I’ve been practicing my own version of what Scott calls Socratic grilling since about the age of 5. I badly wanted to understand things around me. Even though I learned to read at age 5, I wasn’t much of a reader and, although we had a public library in my town of 1,200 people, it was a small library. For my first few years of reading, I focused on Hardy Boys and Nancy Drew books.

My way of learning was not to read but to ask adults around me to explain things. When I got only a few thoughts that seemed to fit, I would then adopt a position and argue it, being open to being shown that that was wrong. You could say I was a Bayesian. I found it much easier to take definite positions than to be agnostic because if I was agnostic, I was less motivated to find the truth. I’m still that way.

I was also very literal and still am. So, for example, when I was about 12, the janitor of my church, an older man, took a liking to me and I liked him, and he invited me to his and his wife’s place on a Sunday afternoon.

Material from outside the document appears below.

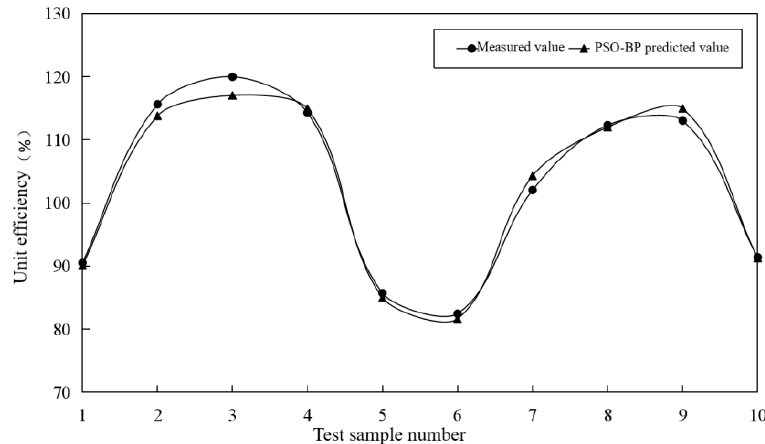
Figure 11. The predicted value of PSO-BP ANN on the unit efficiency.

We got talking about politics, of which I knew next to nothing, and he made the claim that the newly formed New Democratic Party was communist. I said that was false. He insisted it was true. I made my mother the arbiter. I called her up and asked her if it was true. She said it was false and I handed the phone to my friend so she could tell him. I now realize that probably he was saying they were communist inclined and there was some truth to that for the more extreme members. But then he should have said that.

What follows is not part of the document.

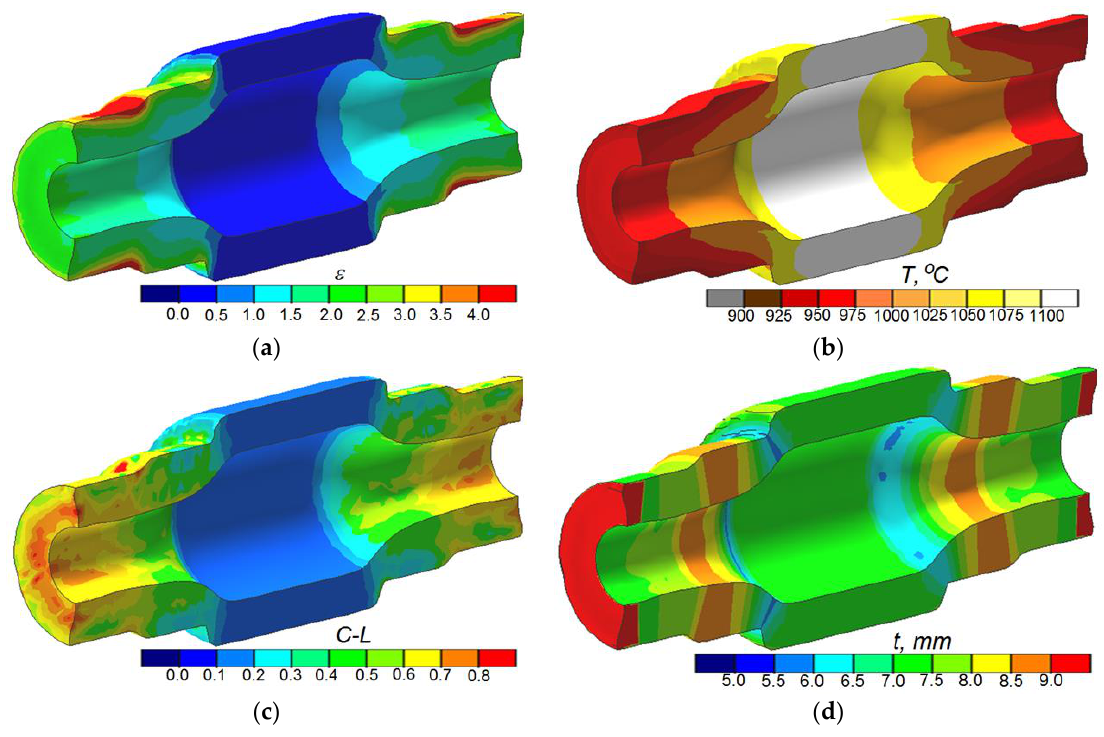
Figure 5. FEM-modeled distributions of: ( a ) effective strain, ( b ) temperature, ( c ) Cockcroft–Latham ductile fracture criterion, ( d ) wall thickness at the end of Operation 1.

About 3 weeks ago, I started thinking, based on my reading, that we would have somewhere between 200,000 and 500,000 U.S. deaths from COVID-19. So I stated the minimum 200,000 number on discussions of various people’s Facebook posts, hoping to have people argue back and say I was either overstating or understating. One person who disagreed with me and thought I was too pessimistic was my friend and co-author Charley Hooper. So I called him a few weeks ago to find out why. He walked me through his reasoning, based on the Diamond Princess cruise ship data, and I kind of filled in some of my own numbers, to come up with my position.

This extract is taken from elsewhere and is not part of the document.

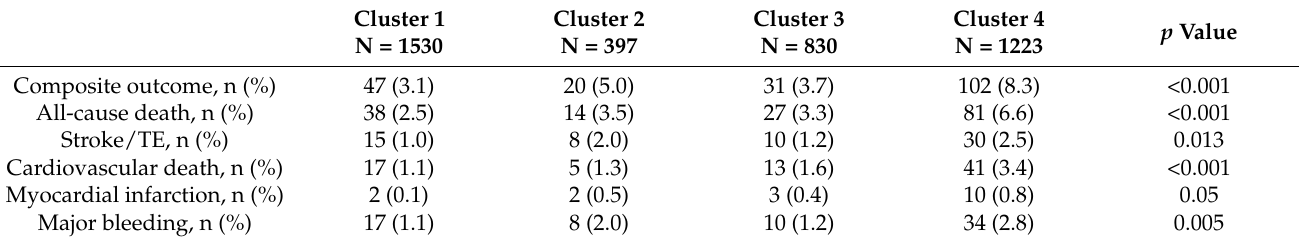
Table 2. Major adverse events stratified by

In the midst of it, I made a bet. Whereas my co-blogger Bryan Caplan bets to make people stand by their claims and his George Mason University colleague Alex Tabarrok says, “A bet is a tax on bulls**t,” my motivation is somewhat different. There’s an overlap: I want to make other people stand by their claims. But I also want to make myself stand by my claims. In other words, I want to tax my own thing that rhymes with pullkit. I want to motivate myself to get the right answer. And both prepping for the bet and making the bet motivate me. Before the bet, I think carefully with money at stake. After the bet, I’m more motivated to keep thinking.

I think sometimes friends on Facebook who think they know me are surprised. I’ll make a casual assertion, when there’s no money at stake, and then wait and see what other FB friends, many of whom are very smart and very thoughtful, will say. I’ve been doing that particularly with the COVID-19 issue. After seeing what they say, I sometimes thank them for the thoughtful discussion because I learned from it. In one case recently that was not about COVID-19 per se but, instead, was about Donald Trump’s handling of it, the comments caused me to completely switch my position. I explained to one of the other commenters that that did not motivate me to delete the post because there was a lot of good learning that went on, for me certainly and probably for other readers.

One friend recently said on his own post on FB, in no uncertain terms, that people who are not epidemiologists should, essentially, quit opining about the epidemiology of the COVID-19 issue. What rubbed me the wrong way was not mainly the anger with which he expressed it. More fundamentally, it went against my Socratic way of learning.